Tag Archives: Pandas

Quick introduction to Pandas (create dataframe, assign values to dataframe cells, save dataframe as csv, load csv as dataframe)

Pandas is an open source library for python that provides new data structures and data analysis tools. Pandas provides three new data structures named series[1-D], dataframe[2D] and panel[3D] that are capable of holding any data type. Dataframe is the most commonly used pandas object. Dataframe can be visualized as a spreadsheet [2D structure with different datatype]. I would suggest you all to install the entire scipy stack before using pandas. More information is given at “How to install scipy stack ?”

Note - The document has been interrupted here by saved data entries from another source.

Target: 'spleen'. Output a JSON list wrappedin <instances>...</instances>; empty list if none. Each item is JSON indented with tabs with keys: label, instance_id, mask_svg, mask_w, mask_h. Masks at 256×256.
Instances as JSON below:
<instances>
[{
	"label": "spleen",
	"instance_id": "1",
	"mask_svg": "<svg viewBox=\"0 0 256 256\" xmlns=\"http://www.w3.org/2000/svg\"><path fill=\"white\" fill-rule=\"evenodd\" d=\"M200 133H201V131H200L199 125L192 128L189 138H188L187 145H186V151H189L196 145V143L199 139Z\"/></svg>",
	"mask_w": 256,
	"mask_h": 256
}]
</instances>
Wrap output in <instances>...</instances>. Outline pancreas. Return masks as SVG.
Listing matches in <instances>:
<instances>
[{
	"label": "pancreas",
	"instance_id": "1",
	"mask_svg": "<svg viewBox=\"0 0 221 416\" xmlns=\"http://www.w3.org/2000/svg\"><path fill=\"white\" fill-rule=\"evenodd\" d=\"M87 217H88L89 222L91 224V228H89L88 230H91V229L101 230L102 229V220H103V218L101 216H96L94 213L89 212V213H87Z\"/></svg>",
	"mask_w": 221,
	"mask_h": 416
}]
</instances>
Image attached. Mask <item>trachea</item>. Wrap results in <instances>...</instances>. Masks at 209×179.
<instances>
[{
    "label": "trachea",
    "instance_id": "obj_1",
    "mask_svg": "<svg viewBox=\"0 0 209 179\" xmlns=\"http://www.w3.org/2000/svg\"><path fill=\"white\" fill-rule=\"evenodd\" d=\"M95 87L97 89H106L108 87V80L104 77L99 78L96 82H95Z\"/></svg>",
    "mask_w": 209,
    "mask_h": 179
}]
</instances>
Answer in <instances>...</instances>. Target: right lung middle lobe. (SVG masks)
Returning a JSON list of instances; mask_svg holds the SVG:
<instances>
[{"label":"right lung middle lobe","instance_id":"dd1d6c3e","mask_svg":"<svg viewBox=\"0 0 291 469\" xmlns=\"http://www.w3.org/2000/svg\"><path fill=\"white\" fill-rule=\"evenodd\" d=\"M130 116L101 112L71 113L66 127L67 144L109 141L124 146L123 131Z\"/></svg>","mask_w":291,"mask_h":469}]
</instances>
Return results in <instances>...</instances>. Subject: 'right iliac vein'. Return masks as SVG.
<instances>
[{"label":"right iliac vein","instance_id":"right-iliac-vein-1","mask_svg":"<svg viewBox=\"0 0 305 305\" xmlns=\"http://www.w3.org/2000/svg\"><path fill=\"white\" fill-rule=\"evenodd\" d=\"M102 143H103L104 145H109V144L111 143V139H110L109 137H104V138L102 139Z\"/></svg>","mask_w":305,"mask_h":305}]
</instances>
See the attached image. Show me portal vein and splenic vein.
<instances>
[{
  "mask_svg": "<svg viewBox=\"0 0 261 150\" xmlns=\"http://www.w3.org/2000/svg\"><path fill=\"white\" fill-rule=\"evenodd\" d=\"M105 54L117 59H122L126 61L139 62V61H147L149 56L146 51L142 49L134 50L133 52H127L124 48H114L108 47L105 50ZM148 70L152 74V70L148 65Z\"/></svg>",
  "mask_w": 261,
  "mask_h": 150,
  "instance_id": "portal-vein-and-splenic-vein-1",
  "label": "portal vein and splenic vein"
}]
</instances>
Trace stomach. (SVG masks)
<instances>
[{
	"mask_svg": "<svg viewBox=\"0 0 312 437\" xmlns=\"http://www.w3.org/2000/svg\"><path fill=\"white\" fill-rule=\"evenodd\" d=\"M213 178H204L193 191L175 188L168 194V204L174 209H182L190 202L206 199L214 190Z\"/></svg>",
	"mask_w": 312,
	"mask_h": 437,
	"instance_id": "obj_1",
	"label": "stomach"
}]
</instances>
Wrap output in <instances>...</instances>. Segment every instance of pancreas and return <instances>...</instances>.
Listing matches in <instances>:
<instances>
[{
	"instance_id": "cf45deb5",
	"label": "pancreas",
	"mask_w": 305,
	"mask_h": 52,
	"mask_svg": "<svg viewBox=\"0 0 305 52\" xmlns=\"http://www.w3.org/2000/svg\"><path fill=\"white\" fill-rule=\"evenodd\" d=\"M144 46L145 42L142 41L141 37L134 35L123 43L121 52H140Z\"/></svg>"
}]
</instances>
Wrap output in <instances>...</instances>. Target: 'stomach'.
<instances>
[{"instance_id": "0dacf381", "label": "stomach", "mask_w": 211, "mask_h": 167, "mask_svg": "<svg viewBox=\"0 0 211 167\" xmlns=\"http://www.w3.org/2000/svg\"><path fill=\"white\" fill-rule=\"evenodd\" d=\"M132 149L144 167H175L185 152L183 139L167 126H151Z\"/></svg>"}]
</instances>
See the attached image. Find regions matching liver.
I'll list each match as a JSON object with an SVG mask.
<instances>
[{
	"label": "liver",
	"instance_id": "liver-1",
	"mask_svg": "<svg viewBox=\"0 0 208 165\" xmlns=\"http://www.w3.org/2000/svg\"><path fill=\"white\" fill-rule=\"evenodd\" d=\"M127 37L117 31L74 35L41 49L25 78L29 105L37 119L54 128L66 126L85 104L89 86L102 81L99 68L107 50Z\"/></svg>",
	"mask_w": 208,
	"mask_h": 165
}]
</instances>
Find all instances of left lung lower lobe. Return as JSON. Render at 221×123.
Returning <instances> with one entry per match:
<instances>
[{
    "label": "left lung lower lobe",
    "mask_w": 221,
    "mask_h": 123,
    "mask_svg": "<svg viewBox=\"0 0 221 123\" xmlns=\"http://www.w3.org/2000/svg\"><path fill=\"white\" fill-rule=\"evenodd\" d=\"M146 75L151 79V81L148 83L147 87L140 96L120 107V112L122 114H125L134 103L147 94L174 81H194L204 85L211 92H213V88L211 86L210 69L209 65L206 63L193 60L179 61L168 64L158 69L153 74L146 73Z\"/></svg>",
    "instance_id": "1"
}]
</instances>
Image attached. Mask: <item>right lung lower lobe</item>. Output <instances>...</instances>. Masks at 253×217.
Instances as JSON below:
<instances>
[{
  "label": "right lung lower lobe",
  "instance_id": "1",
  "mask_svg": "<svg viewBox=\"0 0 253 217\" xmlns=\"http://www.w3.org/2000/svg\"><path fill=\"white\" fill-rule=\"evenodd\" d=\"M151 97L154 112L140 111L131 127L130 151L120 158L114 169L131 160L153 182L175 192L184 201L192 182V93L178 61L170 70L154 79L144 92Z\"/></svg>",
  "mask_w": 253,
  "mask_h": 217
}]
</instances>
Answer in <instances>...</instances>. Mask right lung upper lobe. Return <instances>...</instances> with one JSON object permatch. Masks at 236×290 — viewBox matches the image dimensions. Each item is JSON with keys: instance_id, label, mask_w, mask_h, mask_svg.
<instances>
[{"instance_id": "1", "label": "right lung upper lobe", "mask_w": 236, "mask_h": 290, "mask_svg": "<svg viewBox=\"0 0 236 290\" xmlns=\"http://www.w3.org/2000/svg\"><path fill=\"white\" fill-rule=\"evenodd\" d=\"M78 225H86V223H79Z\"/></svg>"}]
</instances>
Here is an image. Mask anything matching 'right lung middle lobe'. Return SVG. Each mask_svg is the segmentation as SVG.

Assuming that the installation is completed, let us get our hands dirty with pandas. Open your favorite python IDE. Let us first initialize a dataframe using python. The following piece of code initializes an empty pandas dataframe.

import pandas as pd

columns=['2002','2003','2004','2005']
index=['Zidane','Figo','Beckham','Totti']
df = pd.DataFrame(columns=columns,index=index)
print df

The output is given below:

1

This code creates a table with soccer stars names (rows) and the year(columns). We have just initialized the dataframe. Let us fill some of empty cells with the number of goals scored by the player.

import pandas as pd

columns=['2002','2003','2004','2005']
index=['Zidane','Figo','Beckham','Totti']
df = pd.DataFrame(columns=columns,index=index)

df['2002']['Zidane']=12
df['2003']['Figo']=11
df['2004']['Beckham']=8
df['2005']['Totti']=16

print df

The output is given below.

2

In the output, we see updated cells. So to update a particular cell, ‘df[columnname][rowname]=somevalue’ can be used. So far, we have initialized the dataframe and updated values. Now let us save the data frame to a csv file. This is pretty easy. After updating the values use the below function to save the csv file.

df.to_csv('out.csv', sep=',')

This will save the dataframe to csv automatically on the same directory as the python script. The csv file in LibreOffice Calc is displayed below.

3

So we have now saved the pandas dataframe to a csv file on hard-disk. Now let us load back the saved csv file back in to pandas as a dataframe.

import pandas as pd

new_df=pd.read_csv('out.csv',index_col=0)
print new_df

The output is given below.

4

Congrats! you have successfully created a pandas dataframe, updated the values in the dataframe, saved it to a csv file and loaded back the csv file as new dataframe in python.